Also, I’m not going to pretend we were best friends. But we were family. UWA is family. Right now, I hurt because I feel like I just lost my little sister.

These next few days people will hurt because they lost a friend, a family member, a cheerleader, a sorority sister, a fellow student ambassador and orientation leader or a fellow education major.

The people who met her hurt because she brought joy to our hearts through her cheerfulness, spirit and never-quit positive attitude in spite of her life’s circumstances.

Some only know Libby through her story and journey through cystic fibrosis.

For those who don’t when the Gordo native was just 2-years-old, Libby was diagnosed with the disease that affects the lungs and digestive system.

Just for a second just think about that. This young lady was a cheerleader for high school and college, giving it her all well enough to become captain at UWA all the while battling for her life.

Libby was simply remarkable.

In 2015, she was diagnosed with a bacterial infection and as her body grew resistant to antibiotics Libby was put on the waiting list for a double lung transplant.

She received new lungs on April 17, 2016 at Duke Hospital in Durham, North Carolina.

After going through recovery at Duke, Libby came back to Alabama to live her life and finish her degree in special education.

However, in January after being told she was at zero percent risk for rejection, her body began to do just that and rejected the new lungs.

Then on March 17, 2017, after 23 years of fighting for health her body could fight no more and she passed away that afternoon.

Hours after her passing, the affect she made on the people she interacted with at UWA was more than evident. Anyone affiliated with the university couldn’t scroll too far down the Facebook timeline without seeing a post or picture dedicated to Libby and how she touched his or her life.

I did the same thing. Just remembering how she barely knew some “old” guy that came through Webb Hall and we joked and laughed like the oldest of friends.

I’ve said all of this to bring this to a key point. We have to love each other each day like it’s the last.

Sometimes we take for granted each interaction we have with a person for whatever reason as if to say, “Oh this won’t matter. I’ll never see this person again. It’ll never mean anything.”

To be bluntly obvious, if we knew our lives had an expiration date or a life expectancy we’d treat each day and each interaction with the respect it deserves.

I’m not going to preach to you. For our church goers, we know what the “Golden Rule” as “Do to others what you would want them to do to you,” but how quickly that goes by the wayside when something doesn’t go our way. The “Golden Rule” hastily escapes from a person the moment it’s time to use it.

One thing that was clear to me, Libby believed in the “Golden Rule.” She had to believe it. She touched too many lives with kindness and warmth to not have believed.

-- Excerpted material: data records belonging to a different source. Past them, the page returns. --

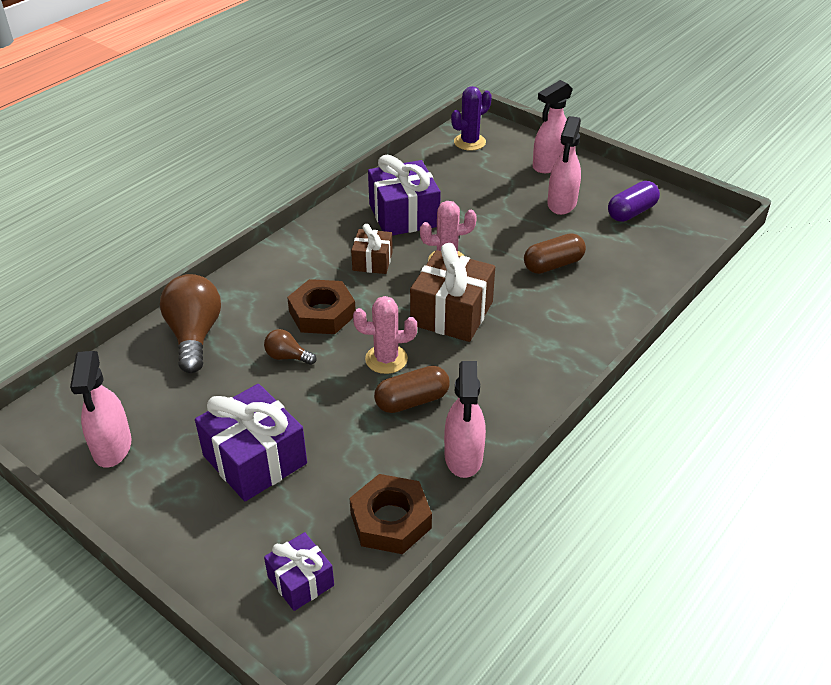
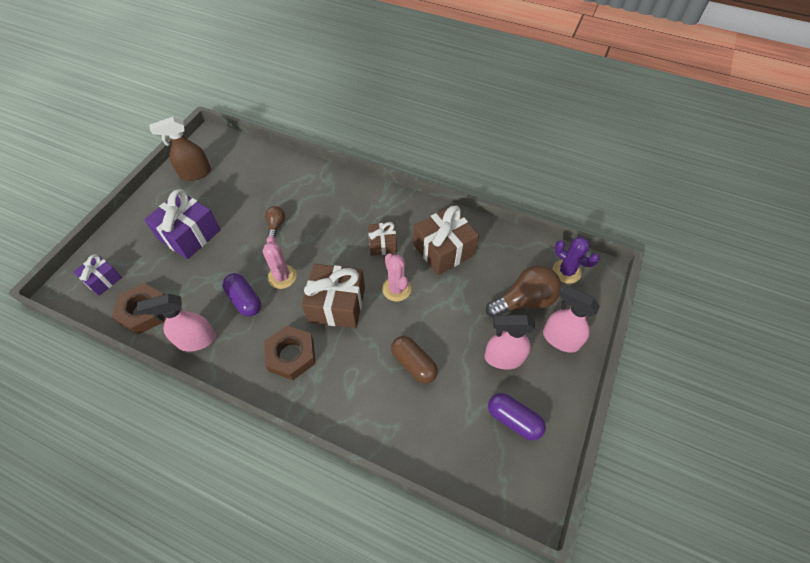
camera: 75 degrees right, 15 degrees up
pink spray bottle [70,351,132,468] -> brown spray bottle [149,117,211,181]
brown light bulb [160,274,221,373] -> brown light bulb moved to [486,265,561,318]
brown nut [287,279,356,334] -> brown nut moved to [264,326,316,380]
purple gift [368,155,441,236] -> brown gift [414,206,479,275]
brown capsule [374,366,450,413] -> purple capsule [222,273,261,317]

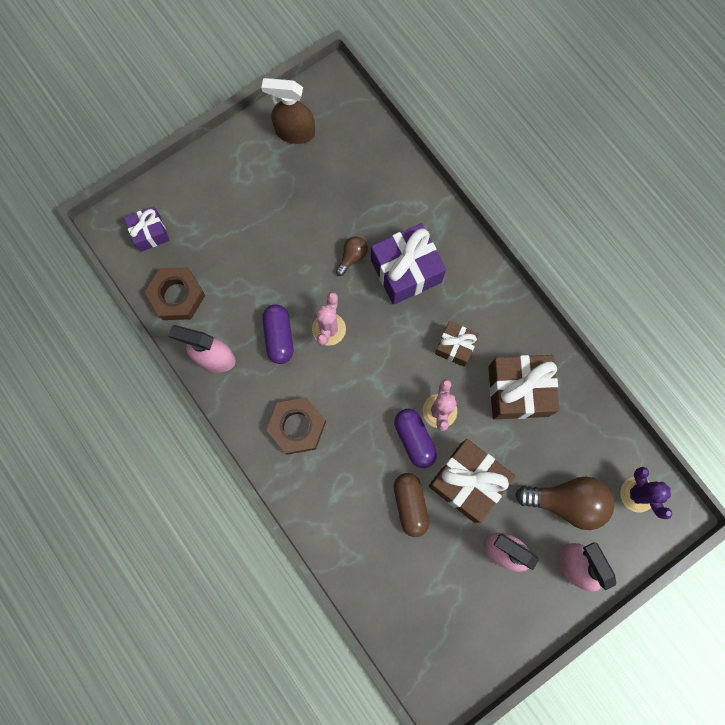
camera: 30 degrees right, 20 degrees up
purple gift [144,189,220,259] -> purple gift moved to [371,223,446,305]
brown gift [302,264,365,328] -> brown gift moved to [429,439,515,523]
purple capsule [488,393,546,440] -> purple capsule moved to [394,409,437,468]

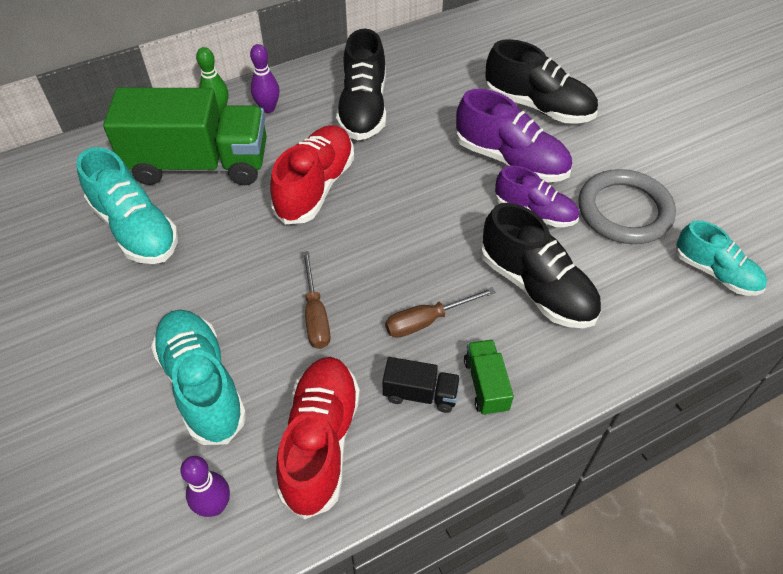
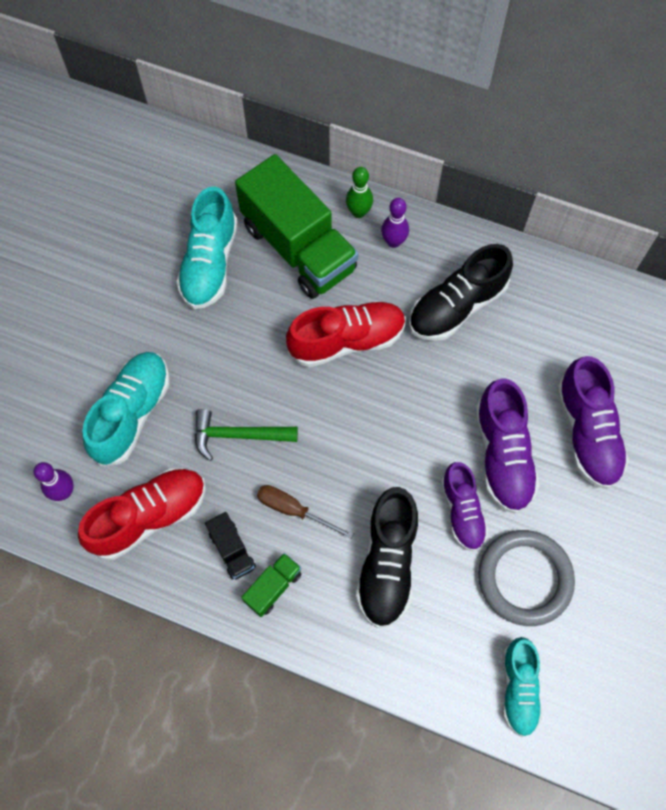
camera: 50 degrees right, 15 degrees up
brown screwdriver [302,251,330,349] -> green hammer [195,409,298,461]
black shoe [485,39,598,124] -> purple shoe [557,356,629,489]

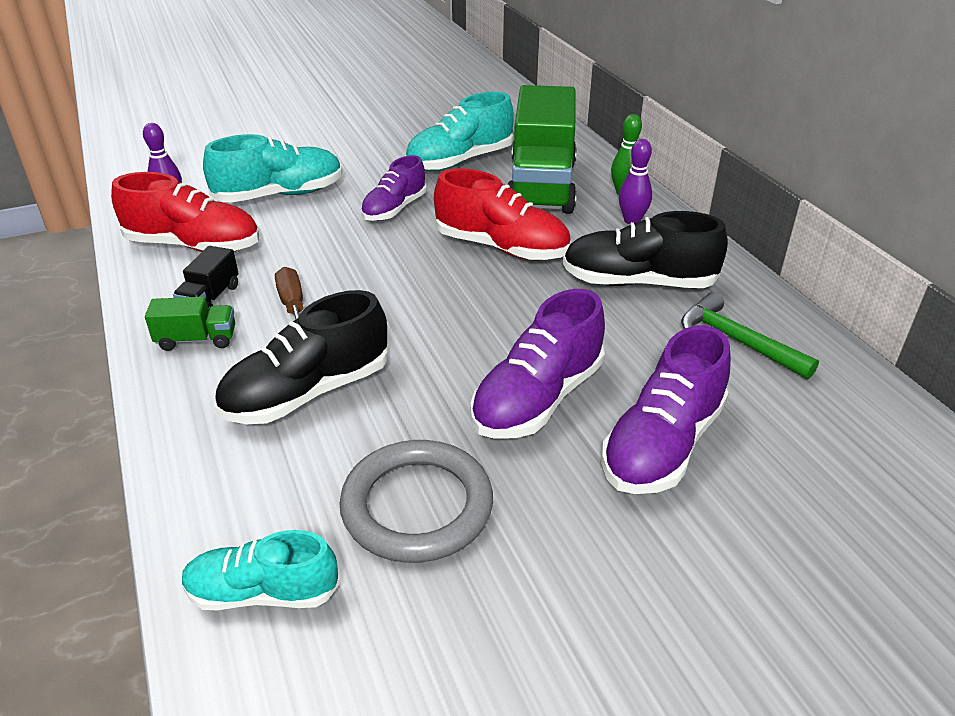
camera: 45 degrees right, 30 degrees down
green hammer [195,409,298,461] -> green hammer moved to [681,292,819,379]
purple shoe [441,462,488,551] -> purple shoe moved to [361,155,427,221]
turquoise shoe [503,637,542,737] -> turquoise shoe turned 45 degrees clockwise [182,530,340,611]

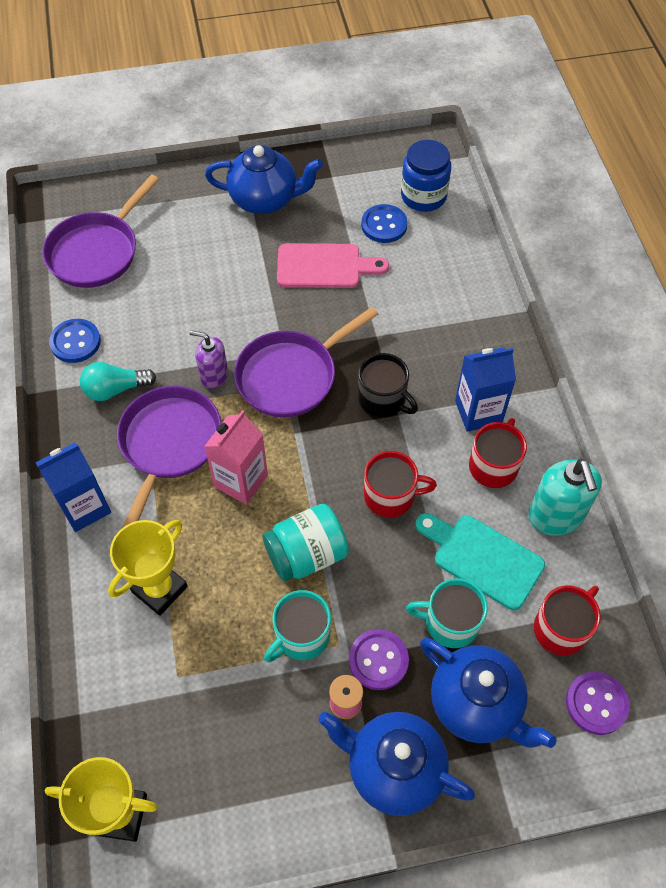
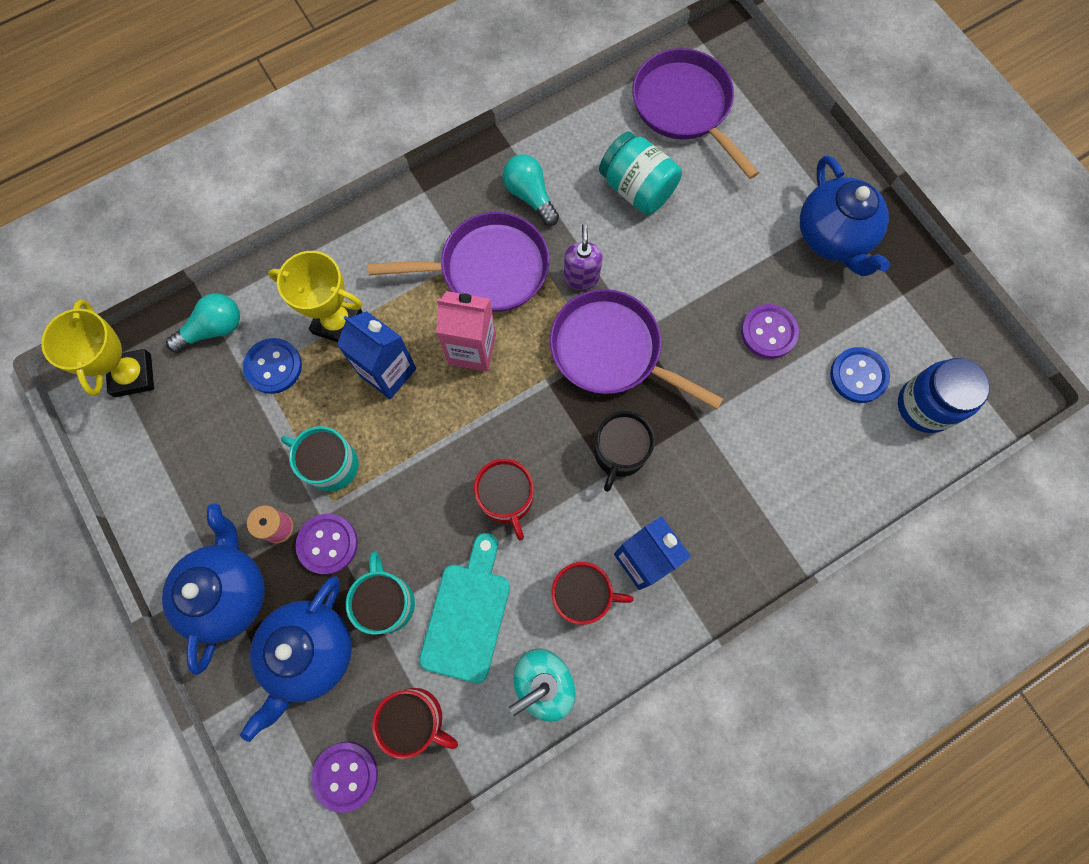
camera: 70 degrees right, 15 degrees up
blue carton [36,443,111,532] -> blue carton moved to [337,311,416,399]
purple pan [42,174,159,288] -> purple pan turned 45 degrees clockwise [632,48,759,179]
blue button [49,319,101,363] -> blue button moved to [243,338,302,394]
turquoise jar [263,504,349,582] -> turquoise jar moved to [599,132,682,215]
pink cutting board [277,243,389,288] -> purple button [741,304,799,359]
none -> turquoise light bulb [166,293,240,353]

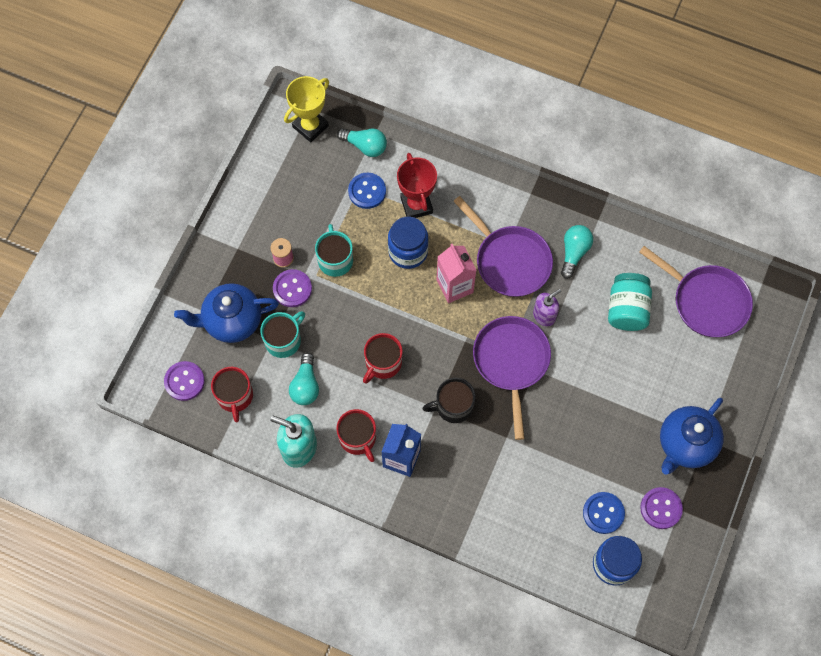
camera: 55 degrees right, 5 degrees down
blue teapot [162,504,265,675] -> none
yellow trophy [268,251,363,342] -> red trophy [397,153,437,218]
blue carton [337,311,416,399] -> blue jar [388,216,428,269]
turquoise cutting board [419,533,510,683] -> turquoise light bulb [289,352,319,405]
purple pan [632,48,759,179] -> purple pan turned 105 degrees clockwise [639,246,753,337]
purple button [741,304,799,359] -> purple button moved to [640,487,683,529]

Libby is no longer physically with us. It hurts today. It’ll hurt for a while, especially for her closest family and friends. I implore you to find the “Lungs for Libby” group on Facebook to continue to encourage her family. Let them know we’re still here and we still care, because the fight to cure cystic fibrosis will continue on until the wretched disease is out of our lives forever.

As we band together to celebrate her life, keep her memory and legacy alive the best way we can with a smile, some laughter and kindness to each other.